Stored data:
=-=-=
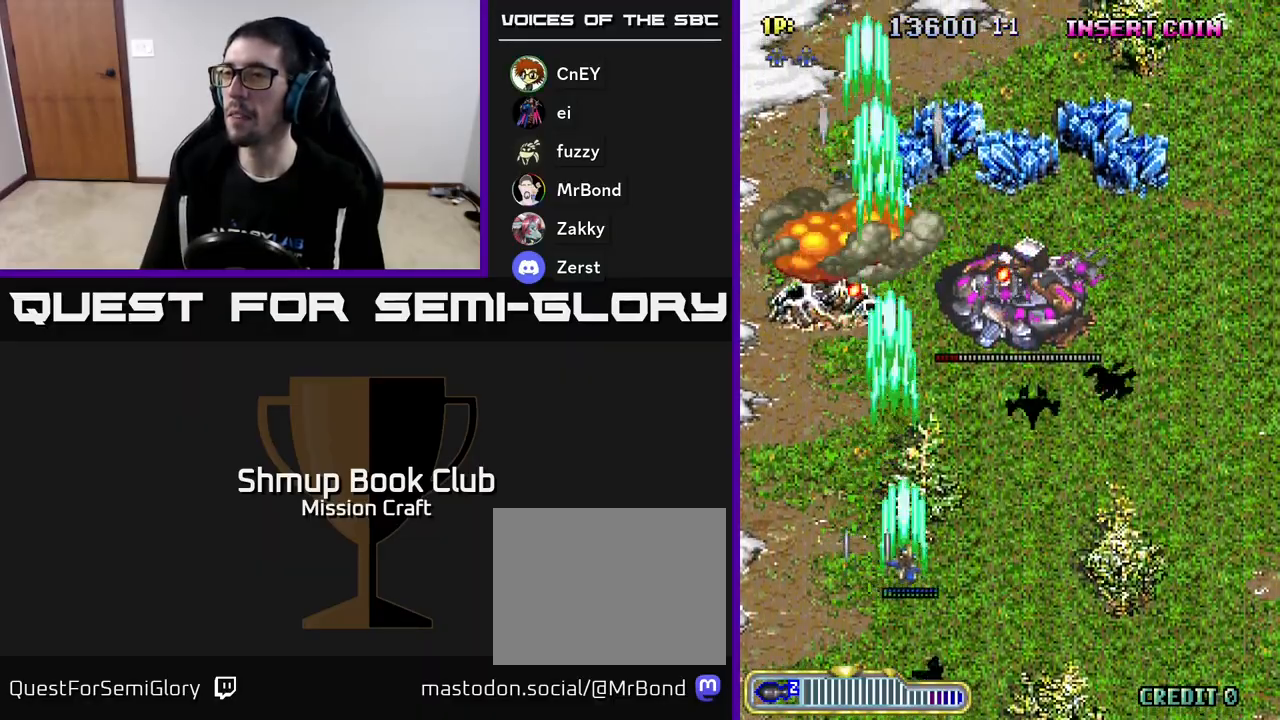
{"buttons": ["R2", "DPAD_RIGHT"], "left_stick": "center", "events": []}
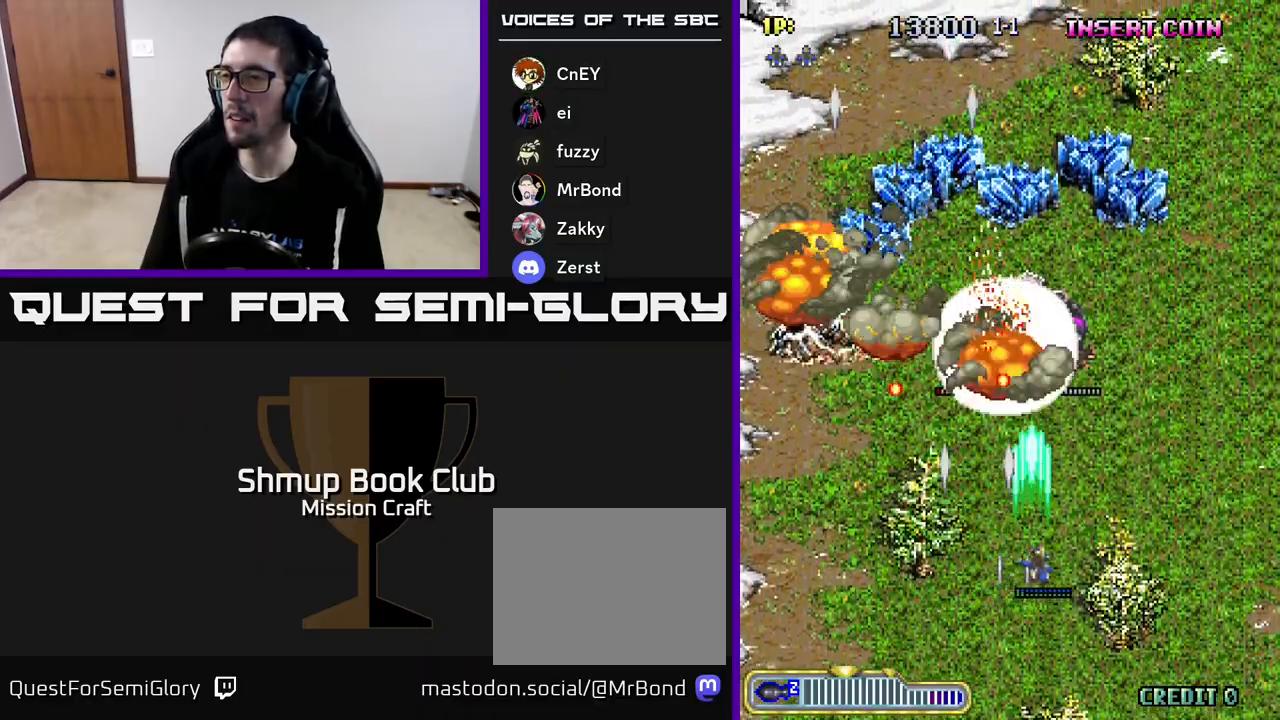
{"buttons": ["R2", "DPAD_UP", "DPAD_RIGHT"], "left_stick": "center", "events": [[333, "DPAD_UP", "down"]]}
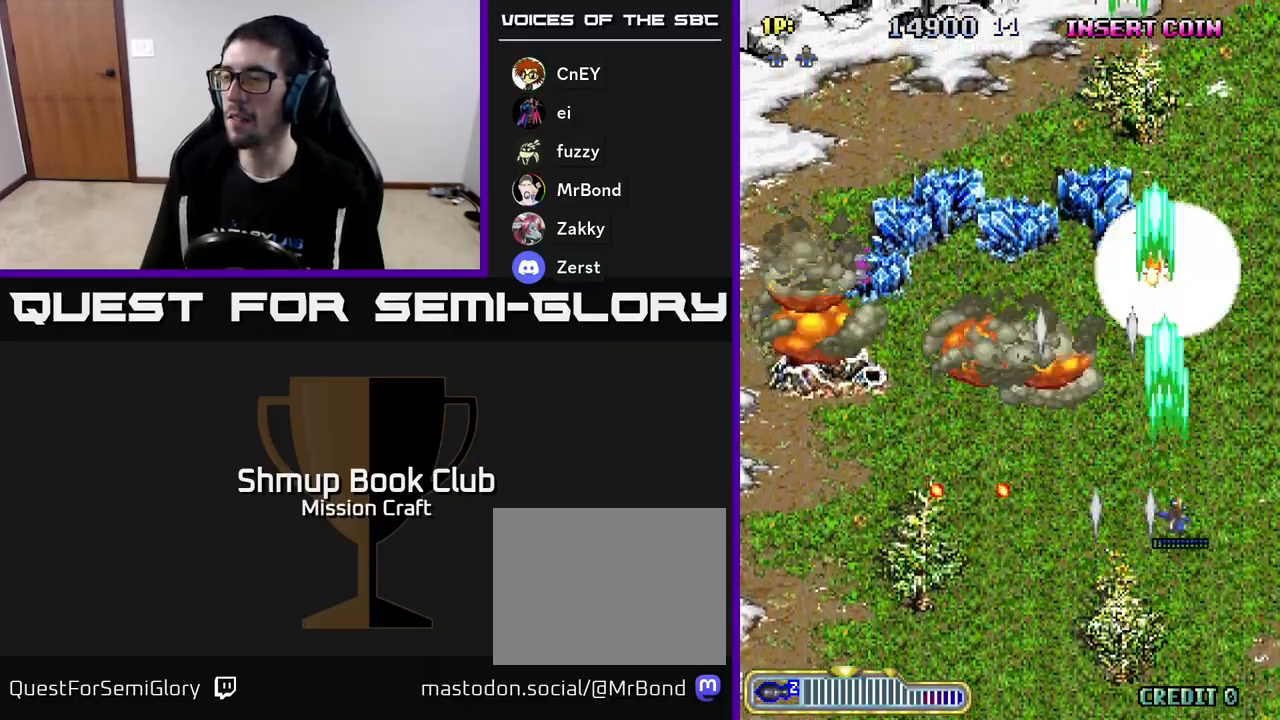
{"buttons": ["R2", "DPAD_LEFT"], "left_stick": "center", "events": [[167, "DPAD_UP", "up"], [233, "DPAD_RIGHT", "up"], [267, "DPAD_LEFT", "down"]]}
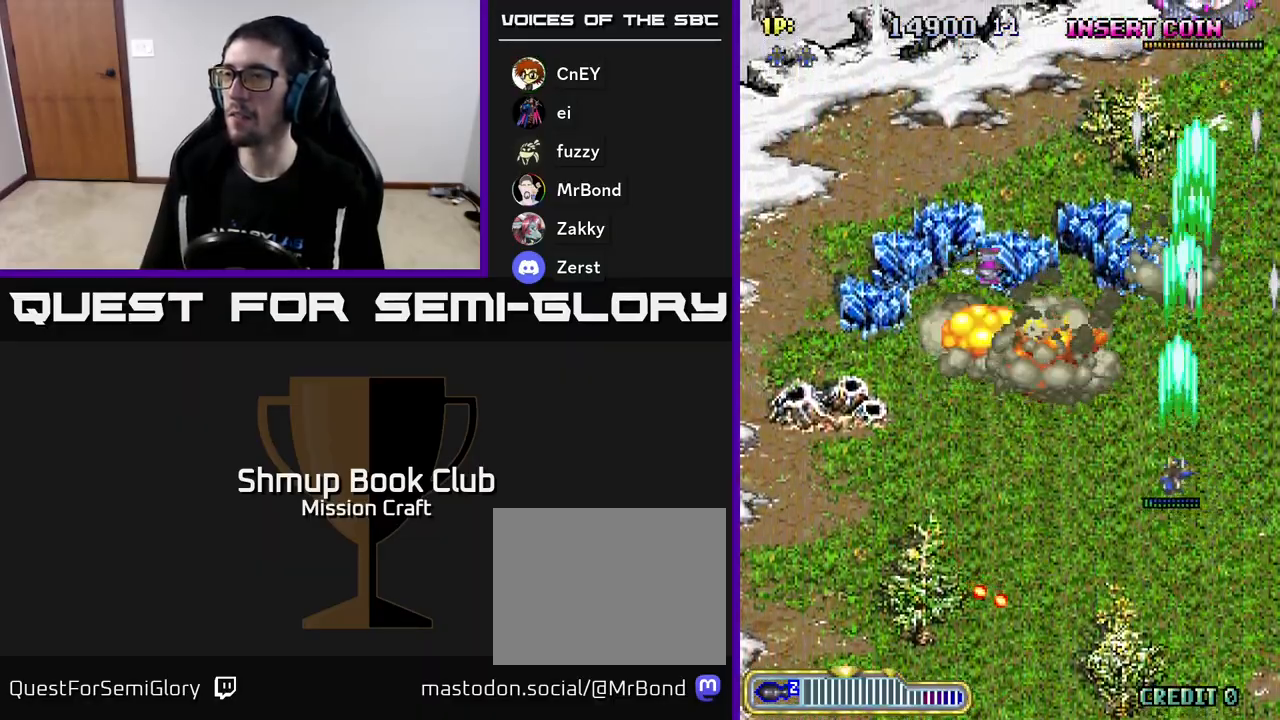
{"buttons": ["R2", "DPAD_LEFT"], "left_stick": "center", "events": []}
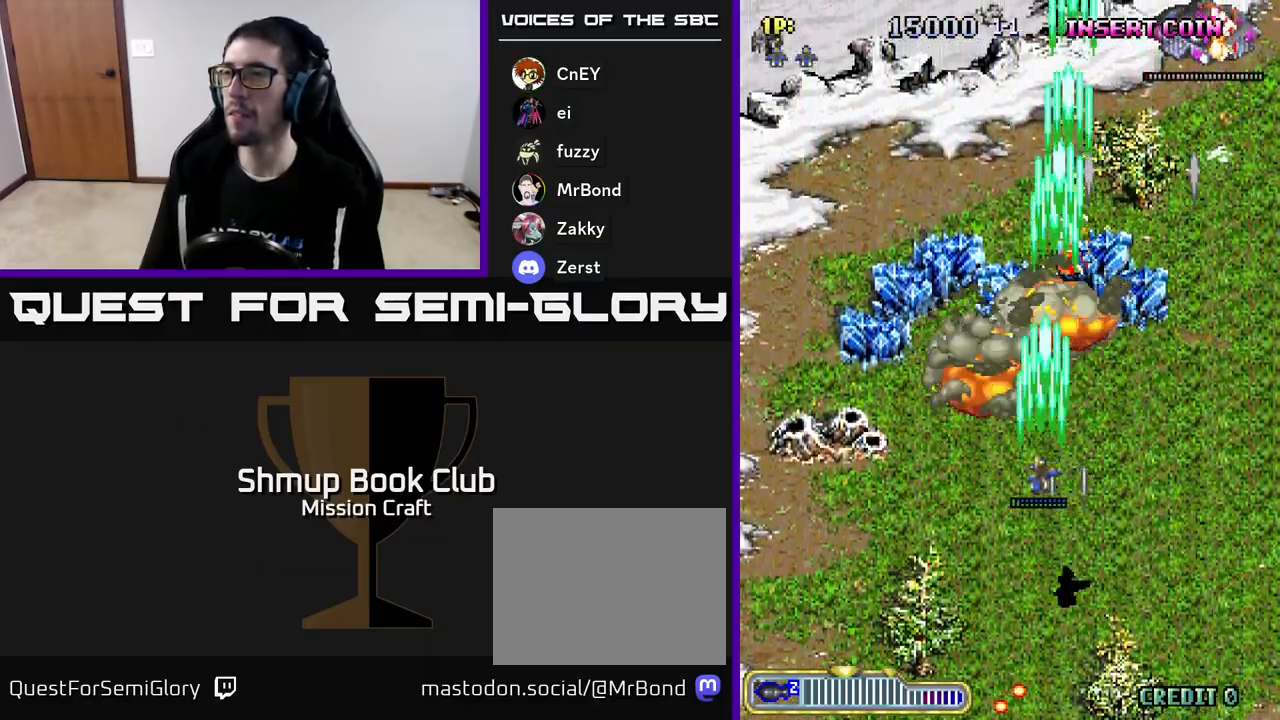
{"buttons": ["R2", "DPAD_RIGHT"], "left_stick": "center", "events": [[167, "DPAD_LEFT", "up"], [200, "DPAD_RIGHT", "down"]]}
=-=-=
Your answer should reproduce every line of the data verbatim and include no images.

{"buttons": ["R2", "DPAD_RIGHT"], "left_stick": "center", "events": []}
{"buttons": ["R2", "DPAD_UP", "DPAD_RIGHT"], "left_stick": "center", "events": [[333, "DPAD_UP", "down"]]}
{"buttons": ["R2", "DPAD_LEFT"], "left_stick": "center", "events": [[167, "DPAD_UP", "up"], [233, "DPAD_RIGHT", "up"], [267, "DPAD_LEFT", "down"]]}
{"buttons": ["R2", "DPAD_LEFT"], "left_stick": "center", "events": []}
{"buttons": ["R2", "DPAD_RIGHT"], "left_stick": "center", "events": [[167, "DPAD_LEFT", "up"], [200, "DPAD_RIGHT", "down"]]}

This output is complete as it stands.